When delivering a speech to an audience of peers, or in front of business professionals, or even in a one-on-one conversation an important element shows sincerity but is often missed. That is eye contact. Eye contact with your audience opens the lines of communication, makes you more believable, and keeps your audience interested (Beebe & Beebe, 2006). Continuing to make eye contact with your audience can also give you the insight to monitor the attention your audience is giving you. A speaker who is withdrawn from the audience dismisses their credibility and effort to actively engage with the audience.

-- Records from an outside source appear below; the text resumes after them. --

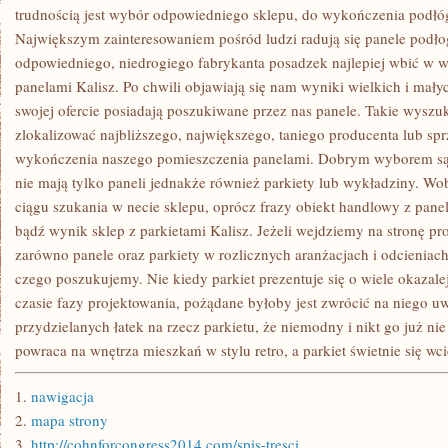
JAKI
trudnością jest wybór odpowiedniego sklepu, do wykończenia podł
ODNAWIA
Największym zainteresowaniem pośród ludzi radują się panele podł
BĄDŹ
odpowiedniego, niedrogiego fabrykanta posadzek najlepiej wbić w w
panelami Kalisz. Po chwili objawiają się nam wyniki wielkich i mały
swojej ofercie posiadają poszukiwane przez nas panele. Takie wysz
zlokalizować najbliższego, największego, taniego producenta lub s
wykończenia naszego pomieszczenia panelami. Dobrym wyborem są s
nie mają tylko paneli jednakże również parkiety lub wykładziny. W
ciągu szukania w necie sklepu, oprócz frazy obiekt handlowy z panela
bądź wynik sklep z parkietami Kalisz. Jeżeli wejdziemy na stronę p
zarówno panele oraz parkiety w rozlicznych aranżacjach i odcieniach
czego poszukujemy. Nie kiedy parkiet prezentuje się o wiele okazale
czasie fazy projektowania, pożądane byłoby jest zwrócić na niego u
przydzielanych łatek na rzecz parkietu, że niemodny i nikt go już n
powraca na wnętrza mieszkań w stylu retro, a parkiet świetnie się wcie
1.
nawigacja
2.
mapa strony
3.
http://cohnforcongress2014.com/spis-tresci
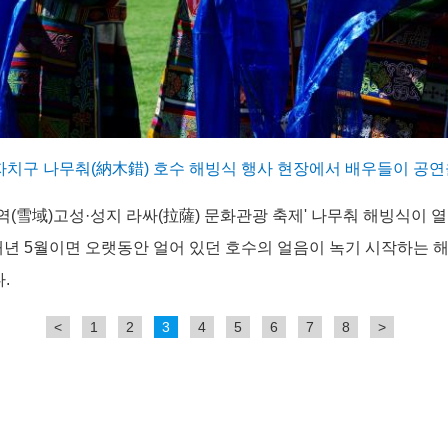
)자치구 나무춰(納木錯) 호수 해빙식 행사 현장에서 배우들이 공연
6 설역(雪域)고성·성지 라싸(拉薩) 문화관광 축제' 나무춰 해빙식이 
 매년 5월이면 오랫동안 얼어 있던 호수의 얼음이 녹기 시작하는 
다.
<
1
2
3
4
5
6
7
8
>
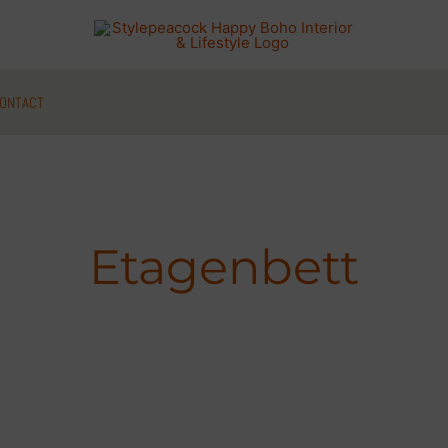
ONTACT
Etagenbett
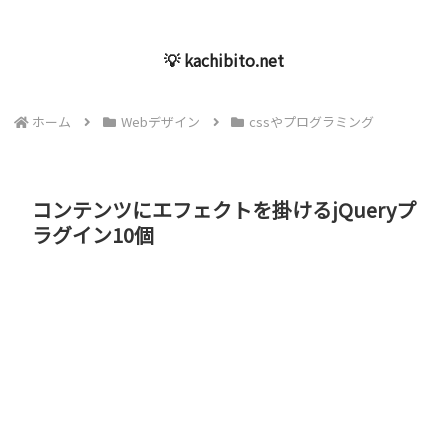
💡 kachibito.net
ホーム
Webデザイン
cssやプログラミング
コンテンツにエフェクトを掛けるjQueryプ
ラグイン10個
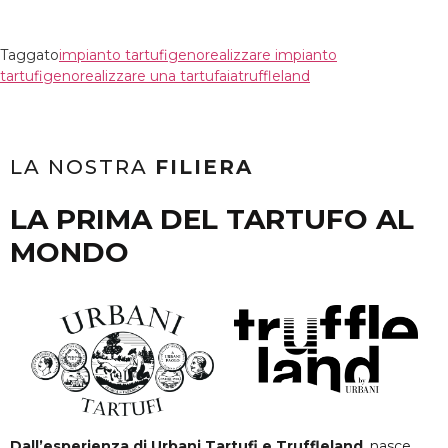
Taggato
impianto tartufigeno
realizzare impianto
tartufigeno
realizzare una tartufaia
truffleland
LA NOSTRA
FILIERA
LA PRIMA DEL TARTUFO AL
MONDO
Dall’esperienza di Urbani Tartufi e Truffleland
, nasce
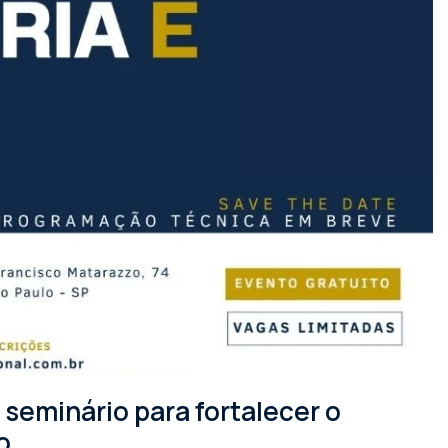
seminário para fortalecer o
o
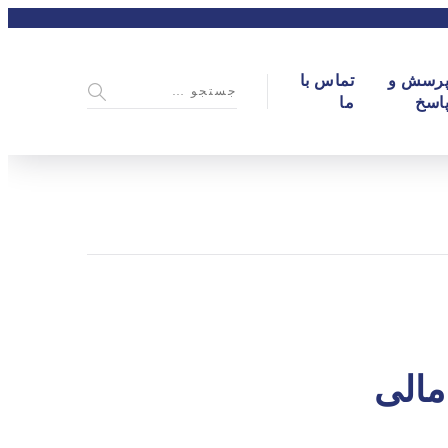
رسش و
تماس با
اسخ
ما
مالی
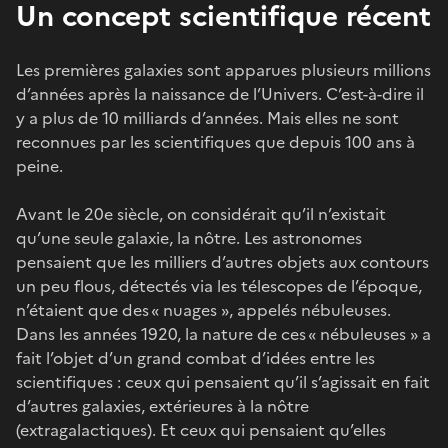
Un concept scientifique récent
Les premières galaxies sont apparues plusieurs millions
d’années après la naissance de l’Univers. C’est-à-dire il
y a plus de 10 milliards d’années. Mais elles ne sont
reconnues par les scientifiques que depuis 100 ans à
peine.
Avant le 20e siècle, on considérait qu’il n’existait
qu’une seule galaxie, la nôtre. Les astronomes
pensaient que les milliers d’autres objets aux contours
un peu flous, détectés via les télescopes de l’époque,
n’étaient que des « nuages », appelés nébuleuses.
Dans les années 1920, la nature de ces « nébuleuses » a
fait l’objet d’un grand combat d’idées entre les
scientifiques : ceux qui pensaient qu’il s’agissait en fait
d’autres galaxies, extérieures à la nôtre
(extragalactiques). Et ceux qui pensaient qu’elles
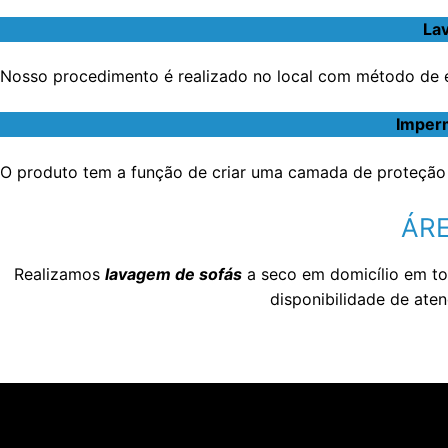
Lav
Nosso procedimento é realizado no local com método de ex
Imperm
O produto tem a função de criar uma camada de proteção 
ÁRE
Realizamos
lavagem de sofás
a seco em domicílio em t
disponibilidade de at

Eye contact can be used to as an effective nonverbal gesture. Using eye contact before even beginning a speech suggests to your audience that you are prepared and ready to deliver. Beebe and Beebe (2006) gives insight to how the audience can receive the message that “I am interested in you; tune me in; I have something I want to share with you” (p 281). With enough preparation, a speaker should have the opening sentence attention grabber well enough in mind so that you don’t have to look at an outline or note cards so the focus is still on the audience for what new information will be presented. Using eye contact with your audience is not a focus on one specific audience member, or the professor, or just one side of the room. Eye contact is not looking at the audience who is not paying attention to you. Also, eye contact is not the audience looking at you while you remain fixed on note cards or an outline either (Fraleigh & Tuman, 2009). Lets understand that eye contact is an excellent way to set the tone for your speech by showing interest, provide credibility and interaction with the audience, and allows you to monitor the audience reaction to the information you present and how your audience responds to your delivery.
Beebe, S. & Beebe, S. (2006). Public speaking: An audience-centered approach. (6th ed.) Pearson Education Incorporated, USA.
Fraleigh, D. & Tuman, J (2009). Speak up: An illustrated guide to public speaking. Bedford/St. Martin’s, Boston, MA.